The Nature of Sacrifice- Question

Some things in the gospel are very easy to talk about with others: grace, love, forgiveness, and peace for example. But other things are more difficult to broach, such as the element of sacrifice. Sacrifice, by its nature, means a painful experience. Indeed if there is no pain involved, then it isn’t really a sacrifice.

Yet discussing sacrifice is not only difficult because of the pain associated with it, but also because of the sweetness. Many people testify that their most sacred moments have come directly from their sacrifices. Indeed, both words have at their root the Latin term sacer, which means holy. Sometimes these moments are too private to share, and those that experience them can only encourage others to find their own.

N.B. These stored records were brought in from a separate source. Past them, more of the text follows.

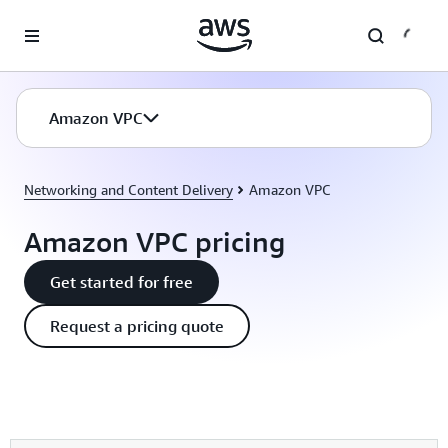
Skip to main content
Amazon VPC
Networking and Content Delivery
Amazon VPC
Amazon VPC pricing
Get started for free
Request a pricing quote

But why is sacrifice such an integral part of the gospel? And why is pain essential to perfection? I would like to explore these questions and others with my new study, taking into consideration the root of all sacrifice: that of the Jesus Christ to redeem mankind.

In the meantime, I would love to hear about your own experiences with sacrifice. How have you known what you should sacrifice and what you should hold to? What were the effects of your surrendering? What did you receive in return for your loss?